YOUR GOAL :: Can you condense the paragraph beginning "Health Secretary Kathy Kunkel announced" in the New Mexico COVID-19 article below into a short bulleted list that keeps its main facts?

EXCERPT TO READ ::
SANTA FE – New Mexico Gov. Michelle Lujan Grisham is ordering workers at retail stores and restaurants to wear face coverings as a precaution against the spread of COVID-19, starting with big box stores and major grocery stores on Wednesday.
The requirement extends to other essential businesses starting on Monday. Lujan Grisham made the announcement in a video news conference as state health officials warned that current trends in coronavirus infections might compel the state to extend a stay-at-home order past May 15.
Human Services Secretary David Scrase said the state has not yet achieved a uniform downward trend in infections and aggregated cellphone data shows that residents are traveling more.
“It’s possible we are getting close to a peak” in daily infections, Scrase said. “We are not actually seeing that downward trend.”
New Mexico health officials on Tuesday confirmed six new deaths and 107 infections linked to the coronavirus pandemic. That brought the statewide total for confirmed infections to 4,138, with 162 deaths.
Health Secretary Kathy Kunkel announced that the state will begin systematically testing prison inmates for the first time. By May 13, the state intends to test all guards and staff, along with 25% of inmates. Incoming inmates will be tested and isolated from the general prison population for 14 days as a precaution against virus transmission.
The governor also announced that federal recovery funds will be channeled into so-called hazard pay for child care workers, with full-time workers receiving an additional $700 a month in recognition of their critical role in society.
Lujan Grisham said it’s likely that many child care workers can earn more currently by collecting unemployment benefits that include an extra $600 on top of the state’s ordinary maximum benefit of $461.
Concerns about new infections extended Tuesday to a meatpacking plant in southern New Mexico, where more than 400 workers have been tested after one employee at the facility turned up positive for COVID-19. Results were pending after test kits for the workers were flown by the Civil Air Patrol to the state Health Department’s lab in Albuquerque for quick processing.
The rapid testing was done to provide information needed to keep the plant operating safely for employees as well as the public. Officials didn’t identify the plant.

GIVEN MATERIAL ::
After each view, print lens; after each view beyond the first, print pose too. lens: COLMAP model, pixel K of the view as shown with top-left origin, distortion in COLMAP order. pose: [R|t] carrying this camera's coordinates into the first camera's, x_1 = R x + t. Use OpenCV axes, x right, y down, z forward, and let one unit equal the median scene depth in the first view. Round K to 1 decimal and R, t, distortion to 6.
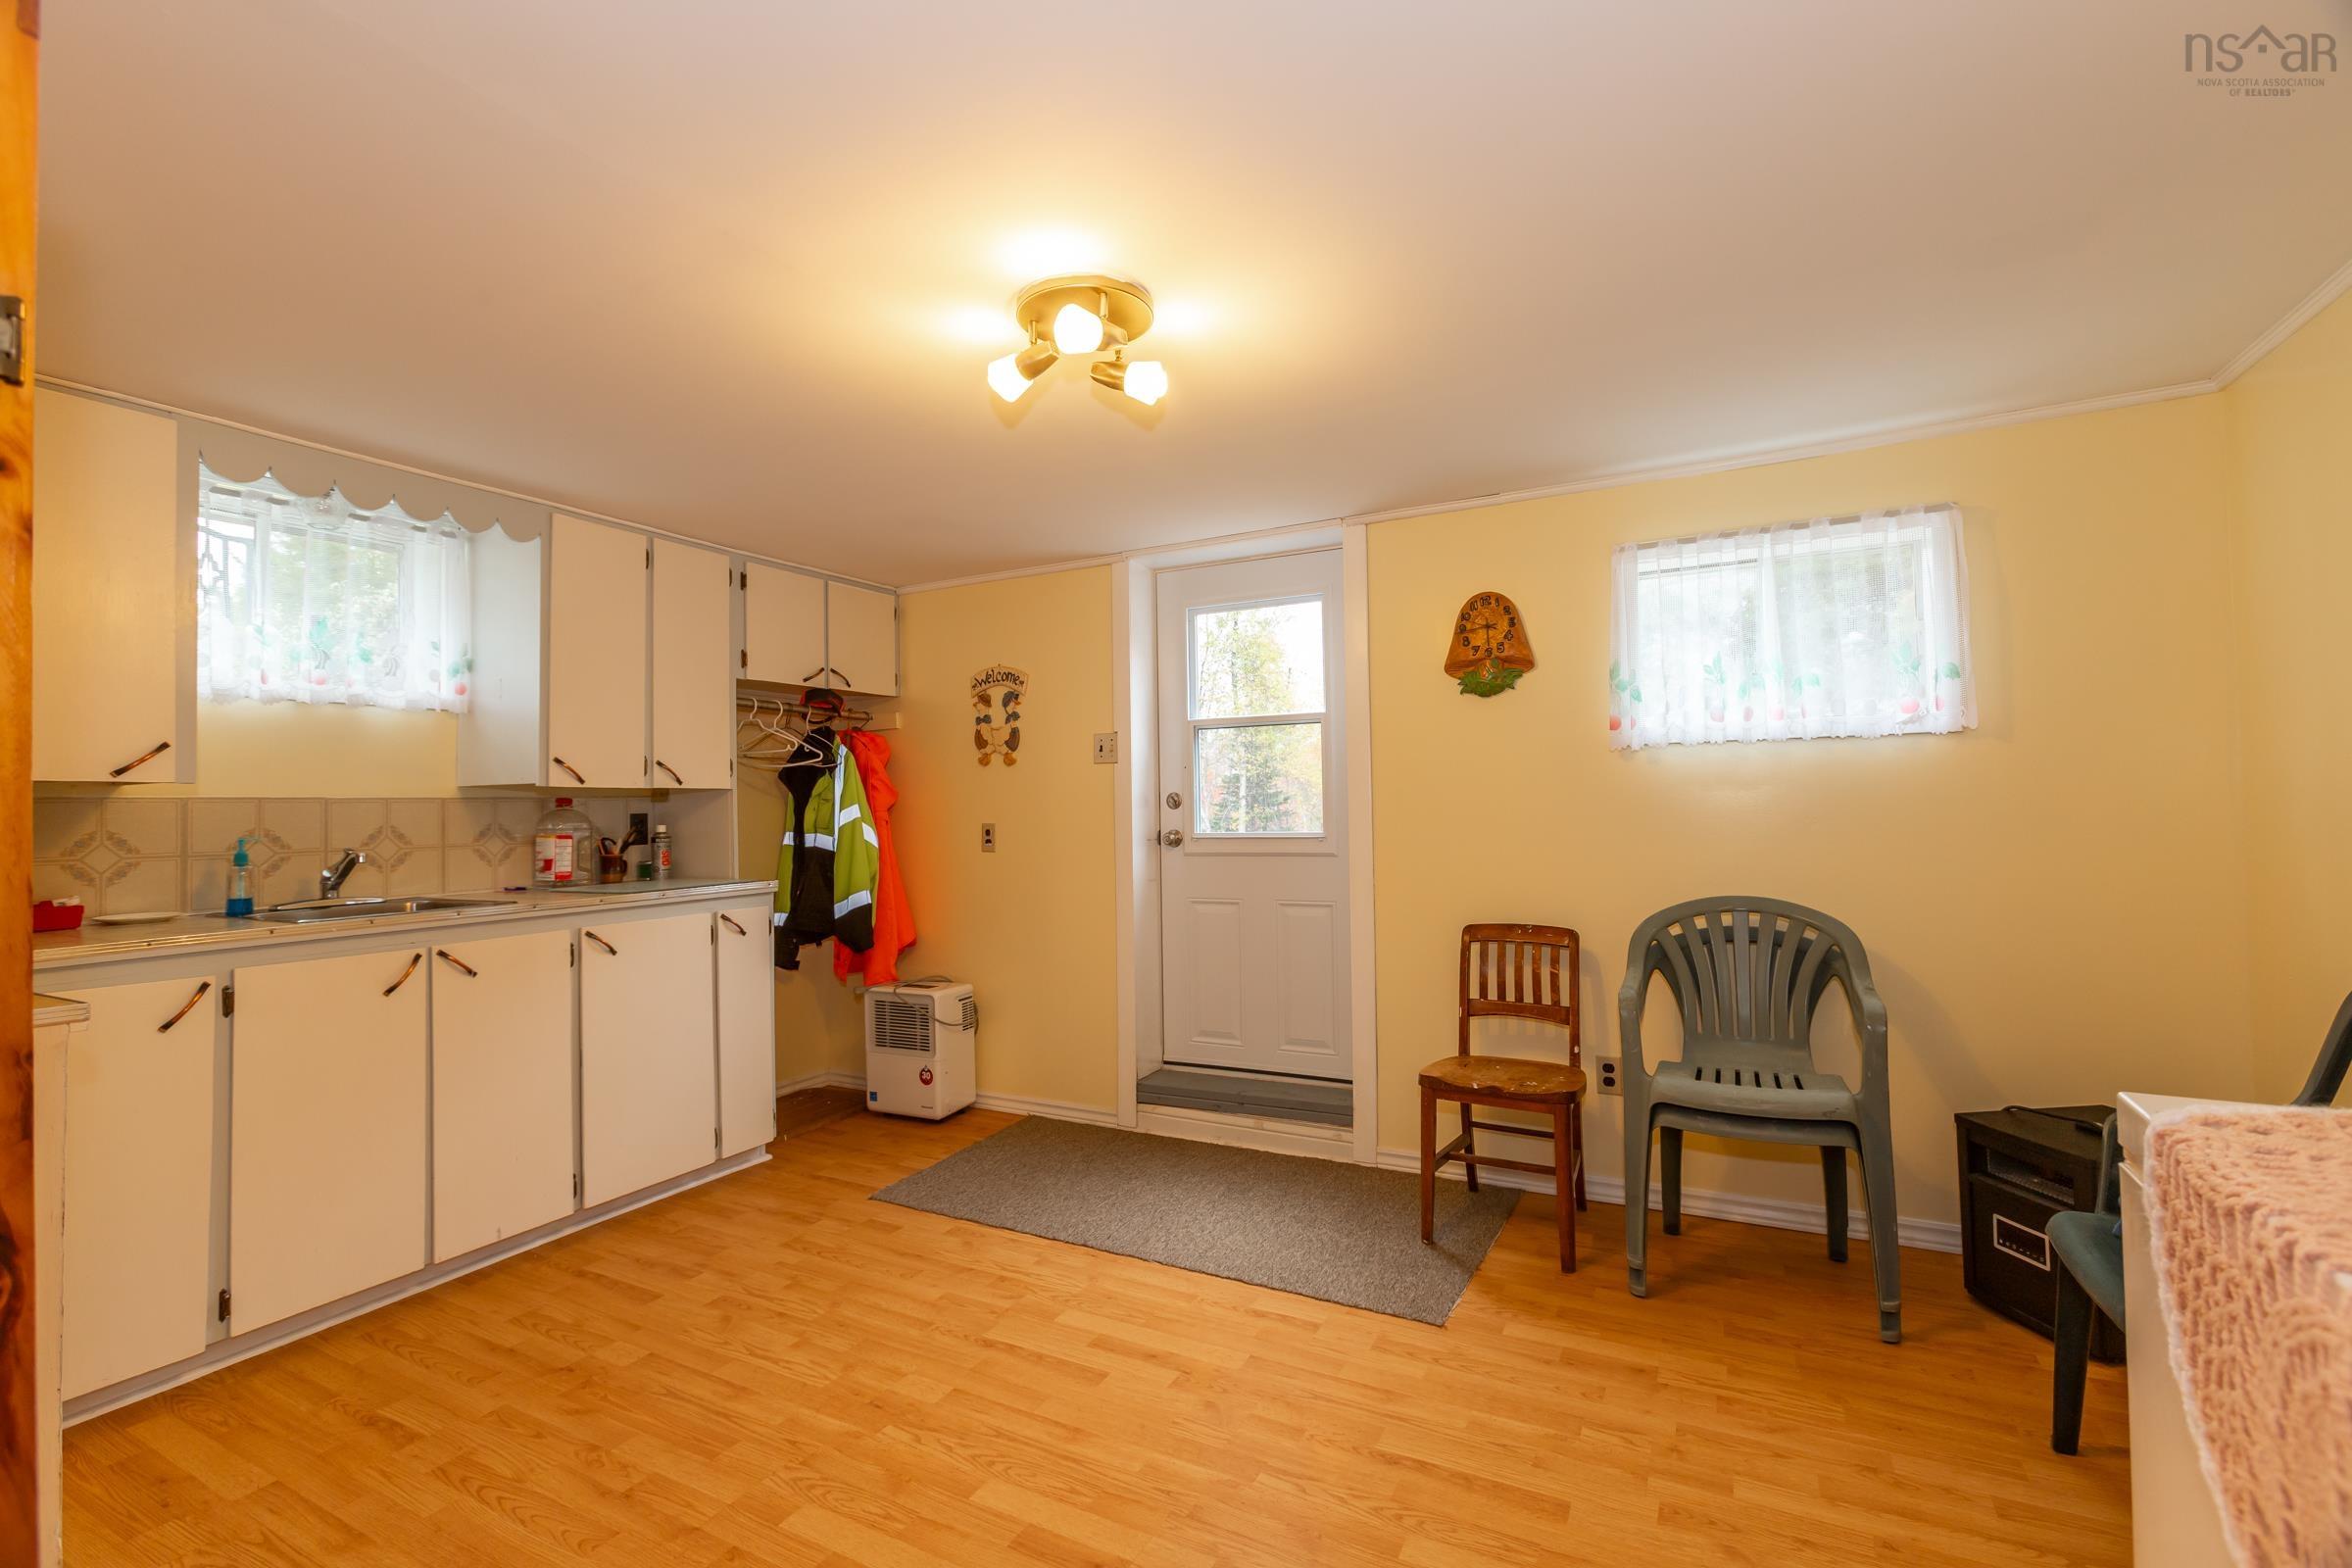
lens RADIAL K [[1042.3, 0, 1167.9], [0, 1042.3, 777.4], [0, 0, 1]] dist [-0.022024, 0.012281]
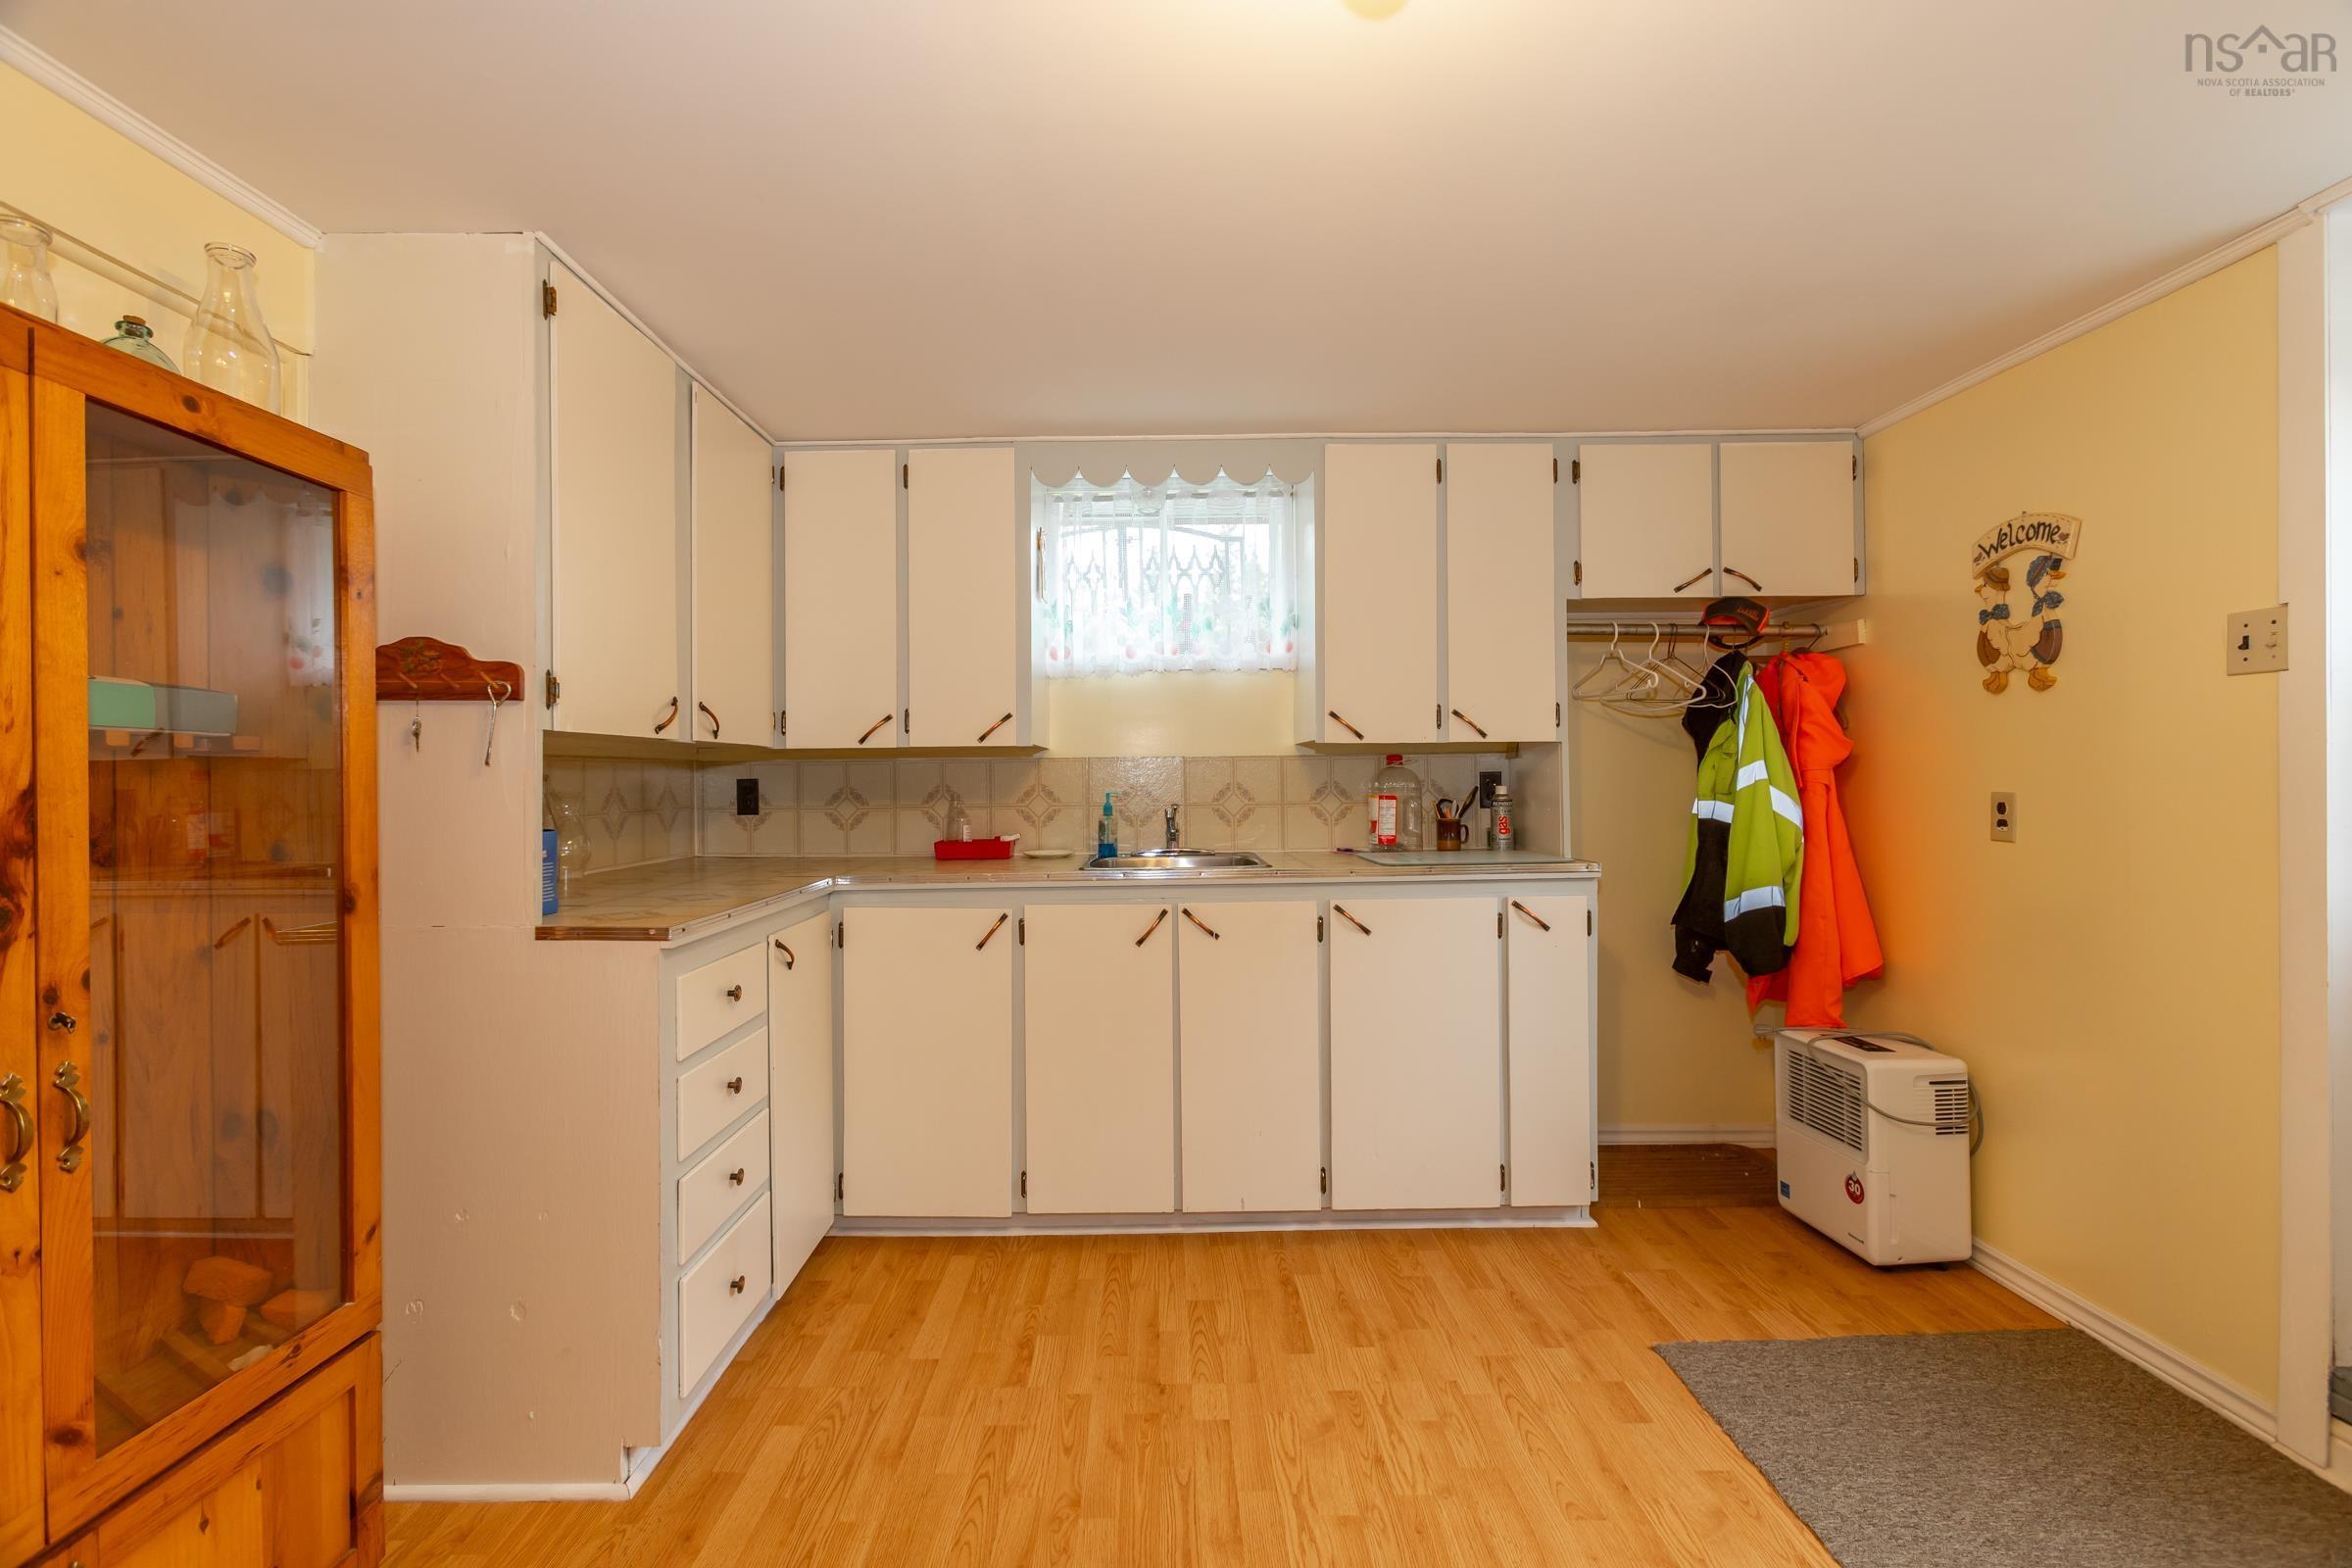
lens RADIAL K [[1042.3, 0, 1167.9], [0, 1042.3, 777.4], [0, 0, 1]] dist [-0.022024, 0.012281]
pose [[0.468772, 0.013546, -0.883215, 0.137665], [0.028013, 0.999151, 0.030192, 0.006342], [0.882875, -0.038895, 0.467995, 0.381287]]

ANSWER SPACE ::
- Health Secretary Kathy Kunkel announced that New Mexico will start systematically testing prison inmates for the first time.
- By May 13, the state plans to test all guards and staff and 25% of inmates.
- Incoming inmates will be tested and isolated from the general prison population for 14 days to guard against virus transmission.